作業指示
気仙沼での復興支援に関する現地報告において、清水幹生氏が気仙沼に入った日付をお答えください。

抜粋文
════════

2012/03/11

現地報告(3/11)

3月11日の東日本大震災慰霊復興霊地祈願祭にて、現地スタッフ清水さんが発表されました。
その全文です。なお、祈願祭の模様はUSTREAMでご覧いただけます。http://www.ustream.tv/recorded/21026645

「復興支援活動をとおして」清水幹生
 皆さんこんにちは。今ご紹介いただきました山口県宇部東教会の信徒総代をさせていただいております、清水幹生と申します。
ここで一つお礼を申し上げておきます。皆さん方の中から気仙沼にたくさん来ていただいております。本当にありがとうございました。一年たちました。が、まだまだ現地の人達は心の中はまだ癒えておりません。これからも一段と皆さまのご支援が必要になってくると思いますので、その時はどうぞよろしく、お願いいたします。
いまここでは、最初に入った4月の22日から6月の後半までの3か月に限ってお話しさせていただきます。すべてをお話ししたいのですが、持ち時間がありませんので、その点はお許し願いたいと思います。
1.四月の東北沿岸部の状況
私が気仙沼に入ったのは、昨年(2011年)の4月22日です。宇部を発ったのが4月21日、約20時間をかけて車を運転して気仙沼に入らせていただきました。まずは、宇部から仙台まで、トラック運転手2名を連れて行きました。この2名は以前仙台に物資と20トンの水を納めてくれた方たちです。
その2名を仙台で降ろし、私は一人で気仙沼に向かいました。通った道は国道45号線。仙台から釜石方面に走っています。これはすべて海岸線を通っている道です。が、私が入ったころはほとんど道が破壊されていました。津波によって車や木造建ての家が流されており、道がほとんど途絶えているというか、破壊されて通れない状況でした。その中、山道を通りながら、または国道45号線に入ったりしながら気仙沼まで行きました。

════════

提供資料
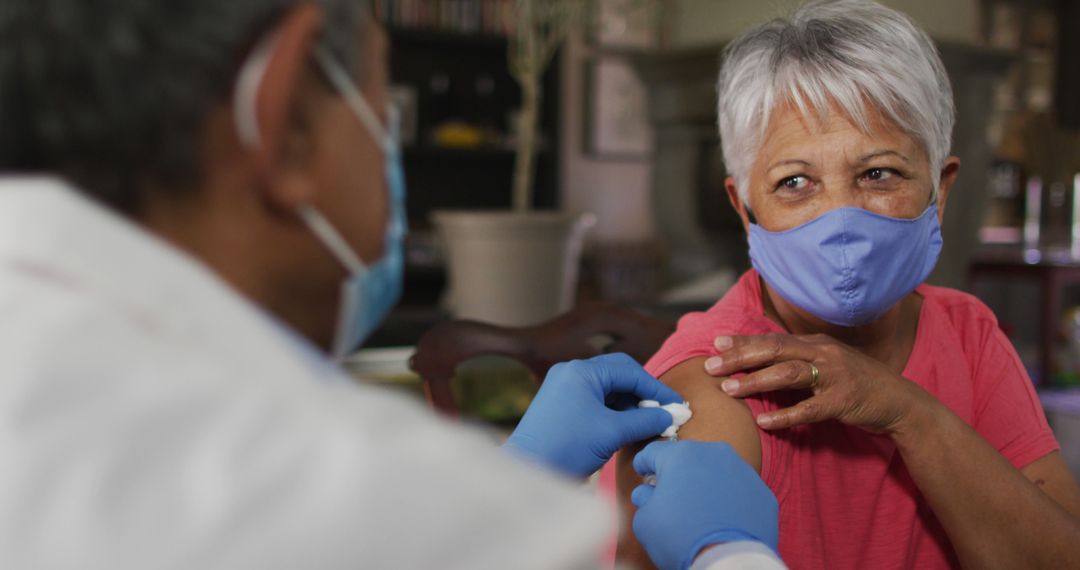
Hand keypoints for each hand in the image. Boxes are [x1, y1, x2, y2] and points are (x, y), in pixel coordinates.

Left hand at [505, 353, 682, 477]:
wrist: (529, 471)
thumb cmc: (567, 448)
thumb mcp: (612, 433)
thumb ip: (645, 420)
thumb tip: (669, 416)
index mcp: (581, 371)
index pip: (630, 372)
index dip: (657, 389)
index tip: (677, 405)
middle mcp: (571, 373)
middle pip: (619, 376)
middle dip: (644, 394)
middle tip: (665, 413)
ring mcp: (564, 388)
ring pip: (608, 390)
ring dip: (630, 405)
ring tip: (649, 425)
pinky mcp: (561, 405)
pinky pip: (596, 402)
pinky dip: (615, 413)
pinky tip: (629, 429)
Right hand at [631, 441, 778, 569]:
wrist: (728, 562)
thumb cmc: (681, 537)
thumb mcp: (645, 520)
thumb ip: (644, 499)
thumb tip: (648, 493)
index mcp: (681, 454)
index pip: (654, 452)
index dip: (644, 463)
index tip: (643, 472)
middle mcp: (715, 453)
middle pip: (688, 458)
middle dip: (678, 474)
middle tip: (672, 496)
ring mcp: (743, 471)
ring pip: (717, 472)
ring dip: (706, 485)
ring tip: (700, 510)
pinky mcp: (763, 493)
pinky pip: (740, 491)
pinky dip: (730, 501)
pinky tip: (723, 519)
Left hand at [705, 334, 929, 433]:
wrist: (900, 402)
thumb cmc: (856, 383)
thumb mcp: (826, 364)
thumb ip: (797, 362)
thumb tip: (758, 365)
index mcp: (816, 343)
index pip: (772, 339)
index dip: (743, 341)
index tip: (715, 343)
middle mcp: (823, 353)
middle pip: (774, 350)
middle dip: (740, 357)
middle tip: (711, 366)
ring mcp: (835, 376)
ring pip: (788, 374)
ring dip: (755, 381)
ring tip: (729, 389)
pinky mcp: (843, 401)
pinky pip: (809, 409)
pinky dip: (786, 415)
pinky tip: (765, 423)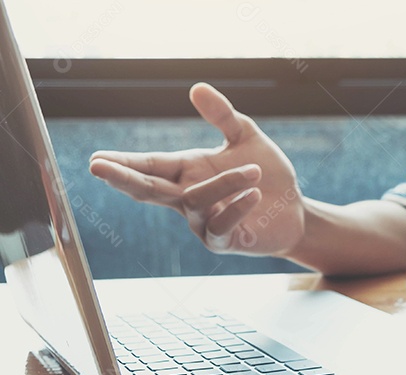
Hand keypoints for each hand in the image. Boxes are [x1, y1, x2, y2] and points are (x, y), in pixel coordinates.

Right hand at [88, 83, 304, 255]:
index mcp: (186, 170)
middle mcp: (187, 197)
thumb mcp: (247, 138)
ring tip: (255, 170)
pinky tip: (253, 195)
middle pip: (148, 189)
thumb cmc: (267, 174)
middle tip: (96, 167)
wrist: (295, 209)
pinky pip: (220, 225)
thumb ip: (223, 116)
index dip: (122, 162)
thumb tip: (196, 87)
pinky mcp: (223, 240)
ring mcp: (202, 222)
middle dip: (124, 178)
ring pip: (196, 201)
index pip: (148, 165)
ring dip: (225, 183)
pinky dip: (236, 208)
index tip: (95, 158)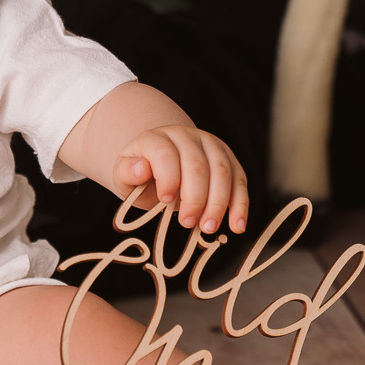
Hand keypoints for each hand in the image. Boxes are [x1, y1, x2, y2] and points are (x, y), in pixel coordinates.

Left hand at [115, 125, 247, 234]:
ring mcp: (211, 145)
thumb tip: (141, 169)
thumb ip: (127, 172)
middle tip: (187, 223)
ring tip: (209, 228)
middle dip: (195, 198)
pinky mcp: (228, 160)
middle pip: (197, 165)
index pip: (166, 154)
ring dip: (219, 203)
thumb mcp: (124, 175)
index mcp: (157, 138)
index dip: (168, 178)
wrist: (161, 163)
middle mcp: (187, 137)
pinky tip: (237, 226)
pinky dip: (240, 204)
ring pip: (222, 171)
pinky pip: (239, 180)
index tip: (165, 200)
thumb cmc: (141, 174)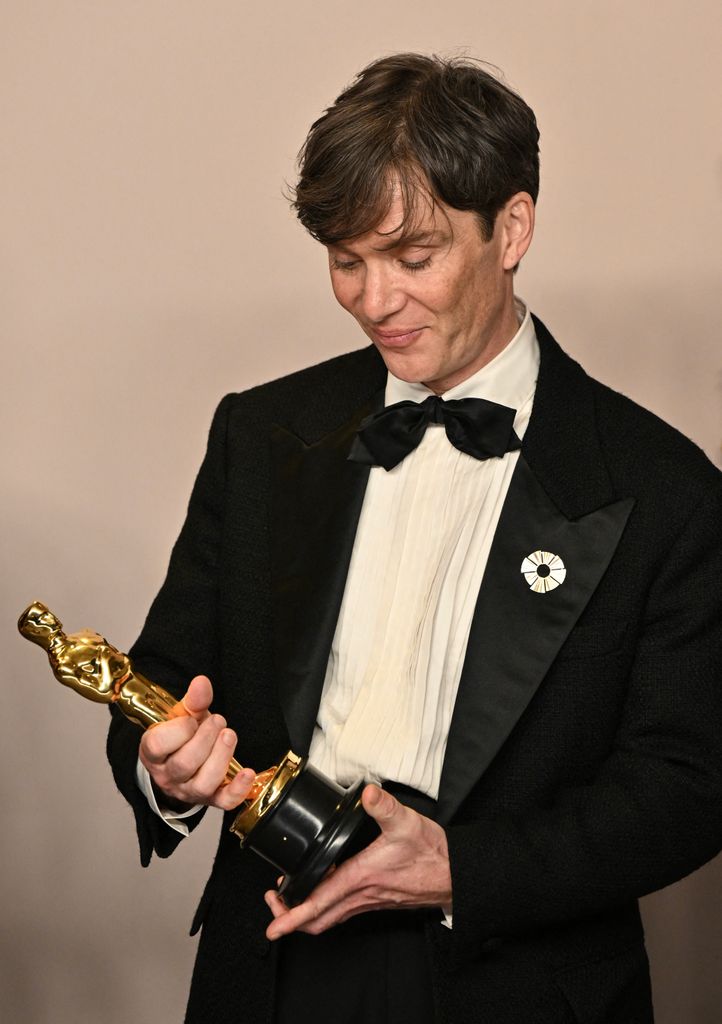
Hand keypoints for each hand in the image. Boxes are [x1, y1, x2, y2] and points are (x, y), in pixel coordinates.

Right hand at [139, 675, 255, 810]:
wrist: (185, 758)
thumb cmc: (182, 735)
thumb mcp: (183, 715)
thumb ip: (193, 700)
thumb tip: (202, 682)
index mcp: (153, 753)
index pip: (157, 745)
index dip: (178, 729)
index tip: (192, 719)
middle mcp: (167, 777)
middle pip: (184, 764)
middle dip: (206, 738)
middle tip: (218, 721)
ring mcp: (188, 791)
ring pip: (203, 784)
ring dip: (221, 756)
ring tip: (229, 735)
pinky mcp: (211, 800)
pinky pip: (224, 802)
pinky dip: (238, 789)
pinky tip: (247, 772)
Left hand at [264, 784, 451, 938]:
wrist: (455, 875)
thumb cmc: (432, 853)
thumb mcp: (407, 823)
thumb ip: (384, 806)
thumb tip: (367, 793)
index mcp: (361, 878)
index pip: (318, 904)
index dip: (291, 917)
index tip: (272, 926)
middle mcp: (361, 896)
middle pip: (318, 920)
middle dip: (290, 917)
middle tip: (273, 905)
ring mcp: (368, 901)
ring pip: (330, 918)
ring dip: (307, 913)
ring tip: (289, 897)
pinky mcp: (376, 900)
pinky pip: (343, 911)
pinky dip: (326, 906)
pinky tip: (324, 888)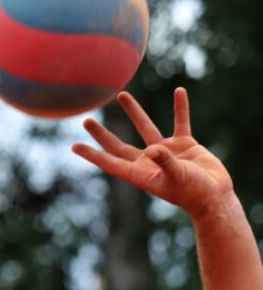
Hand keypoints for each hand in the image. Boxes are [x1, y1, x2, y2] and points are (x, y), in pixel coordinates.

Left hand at [72, 88, 233, 219]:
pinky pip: (180, 122)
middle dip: (103, 134)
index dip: (93, 154)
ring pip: (145, 128)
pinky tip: (179, 92)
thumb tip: (154, 149)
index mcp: (141, 174)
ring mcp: (165, 153)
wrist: (215, 196)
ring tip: (122, 95)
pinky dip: (180, 108)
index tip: (74, 146)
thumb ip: (166, 162)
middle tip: (86, 120)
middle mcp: (149, 162)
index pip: (111, 162)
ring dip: (134, 112)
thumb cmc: (194, 193)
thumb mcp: (178, 178)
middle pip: (120, 145)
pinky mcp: (184, 145)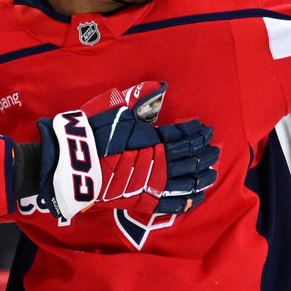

════════

解答例
2011年4月22日です。